Дом. Был ли в моей жизни тот единственный, о котором говорят «родовое гнездо»? Куда возвращаются через годы дышать воздухом старины, лелеять светлую память о предках – бабушках и дедушках, руки которых помнишь всем сердцем… Думать о родителях, выпестовавших тебя, поставивших на ноги и научивших ходить в этом доме, – строгих и любящих, единственных, неповторимых… Ощущать мамино тепло, слышать строгий голос отца – будто и не минули многие лета с той поры, когда ты был ребёнком.
А потом в этом доме лелеять-холить своих внуков и наставлять выросших детей, чтобы не забыли… сохранили… не дали разрушиться, превратиться в прах родовому гнезду…
Я вырастал, мотаясь с отцом по временным жилищам военных городков и гарнизонов, словно отрабатывая с ним, мамой и младшим братом мечту прошлых поколений вырваться за черту оседлости в большой мир, на волю.

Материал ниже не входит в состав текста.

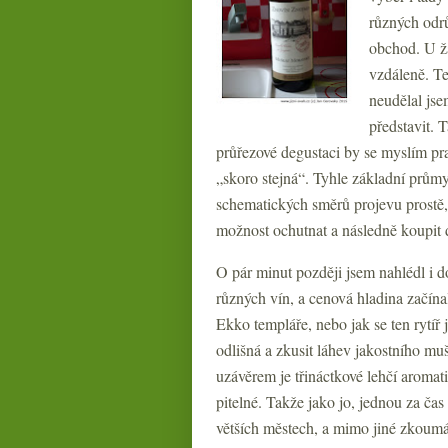
různých odr
obchod. U žá
vzdáleně. T
neudělal jse
představit. 
průřezové degustaci by se myslím pr
„skoro stejná“. Tyhle základní průmy
schematických směrů projevu prostě, 
možnost ochutnat a následně koupit d
O pár minut později jsem nahlédl i d
různých vín, a cenová hladina začín
Ekko templáře, nebo jak se ten rytíř
odlišná a zkusit láhev jakostního 
uzávěrem je třináctkové lehčí aromat
pitelné. Takže jako jo, jednou za ča
větších městech, a mimo jiné zkoumám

И не было у нас родового гнезда. Так думал я – юный, горячий, стеснённый родительской опекой, приземлённый их неуёмной способностью мгновенно обживаться на новом месте, превращать дощатый соломбальский барак, или съёмный уманский дом, или общежитие для семей офицеров в СВОЙ ДОМ. Мама входила в очередную квартиру, пахнущую хлоркой, свежей побелкой, чужую, неуютную – неродную, и говорила: «Мы дома».
И мы снимались с места потом уже из СВОЕГО ДОМА, неважно, какое время мы провели в его стенах – несколько лет или полгода. Самым долгим семейным пристанищем из моего детства был многоквартирный двухэтажный барак в Архангельске, с двенадцатью соседями на этаже, огромной общей кухней и уборной прямого падения. Когда мы уезжали на новое место службы отца – первый в моей сознательной жизни переезд – я, семилетний, сидел на маленькой табуреточке-скамеечке, сколоченной отцом, и слушал-смотрел, как дребезжит печная дверца, а за ней гудит, трещит, беснуется весёлый огонь, пробивается в щели свет пламени. И мягкий жар окатывал моё лицо, сушил слёзы… Потому что я плачу. Я не хочу никуда отсюда уезжать…

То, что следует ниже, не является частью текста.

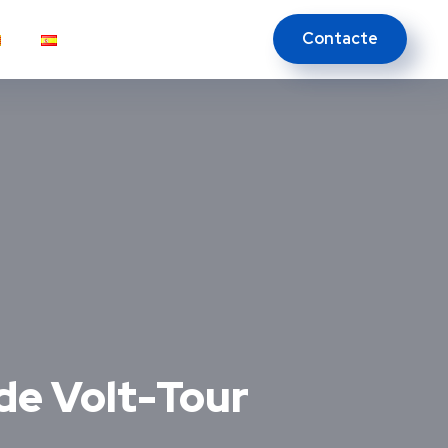
Contacte
 de Volt-Tour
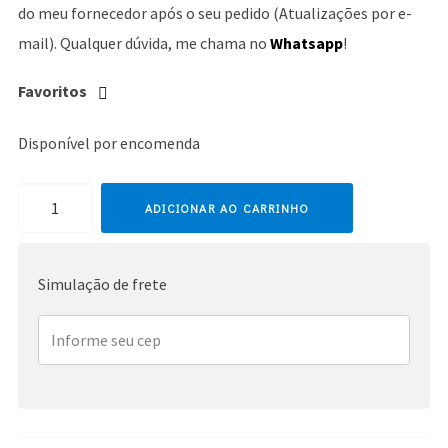
do meu fornecedor após o seu pedido (Atualizações por e-
mail). Qualquer dúvida, me chama no
Whatsapp
!
Favoritos
Disponível por encomenda
Katy
ADICIONAR AO CARRINHO
Perry
quantidade
Simulação de frete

Потом я уже не плакал – становился старше, привыкая к перемене мест. И всё равно грустил всякий раз, когда мы уезжали из СВОЕГО ДОМА.
Так они все – Архангельск, Умань, Петровцы, Киев – и остались в памяти домом моего детства, деревянным и каменным, с высокими потолками и приземистым, светлым и тёмным, но всегда тёплым оттого, что родным. В этом большом моём доме, похожем на волшебный замок с множеством коридоров, анфилад, дверей, лестниц и окон, с печным и центральным отоплением, с газовыми плитами и примусами, с книжными стеллажами и старыми буфетами, венгерскими стенками и самодельными полками, – в этом Хогвартсе моей памяти были не только родительские квартиры, но и полуподвал, а потом трёхкомнатная квартира, где жили моя бабушка Геня и семья моей тёти Эти – маминой сестры, комнаты с высокими потолками папиных родителей – Ривы и Моисея Гуревичей, и десятиметровая комнатушка в новом многоэтажном доме в Дарницком районе Киева, где дед прожил двадцать лет после бабушкиной смерти.

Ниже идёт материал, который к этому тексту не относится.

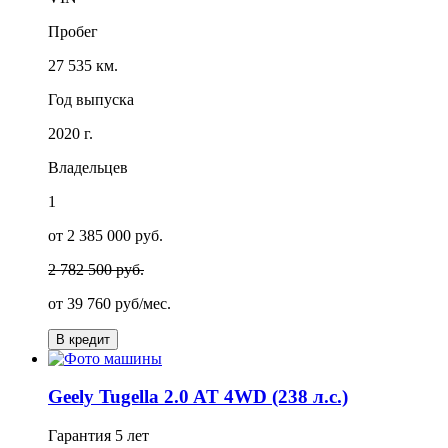
Пробег
27 535 км.
Год выпуска
2020 г.
Владельцев
1
от 2 385 000 руб.
2 782 500 руб.
от
39 760
руб/мес.
В кредит
Geely Tugella 2.0 AT 4WD (238 л.с.)
Гарантия
5 лет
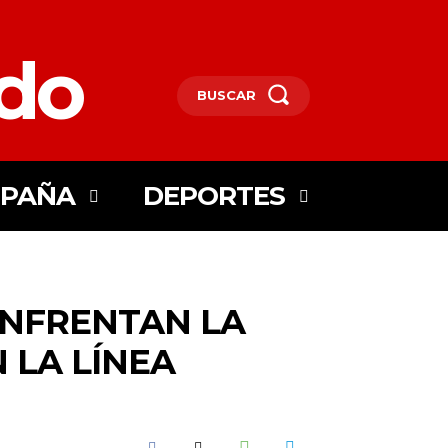
edo
BUSCAR
SPAÑA
DEPORTES
ENFRENTAN LA
 LA LÍNEA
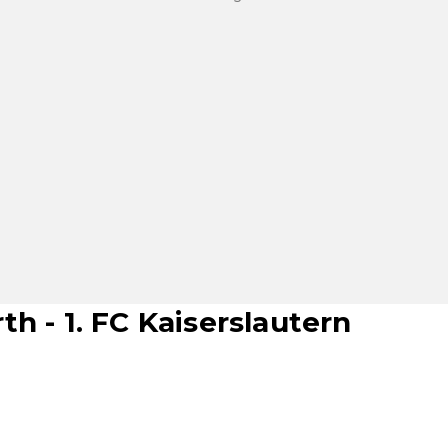
h - 1. FC Kaiserslautern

Всё это был ДОМ МОЕГО ДЕТСТВА. С годами он всё явственней проступает в моей памяти.
Но как же я рвался на свободу! Как хотел нарушить эту черту родительской оседлости! И когда родители обустроили новую, с иголочки, огромную по нашим непривычным к многометровой роскоши меркам трёхкомнатную киевскую квартиру, полученную отцом за заслуги перед Отечеством после безупречной офицерской службы в рядах Советской армии, когда мама сказала: «Наконец-то!» – и стала строить планы моей оседлости в Киеве после окончания школы, я, получив аттестат зрелости, сказал: «До свидания!» – и отправился, полетел осваивать большой мир.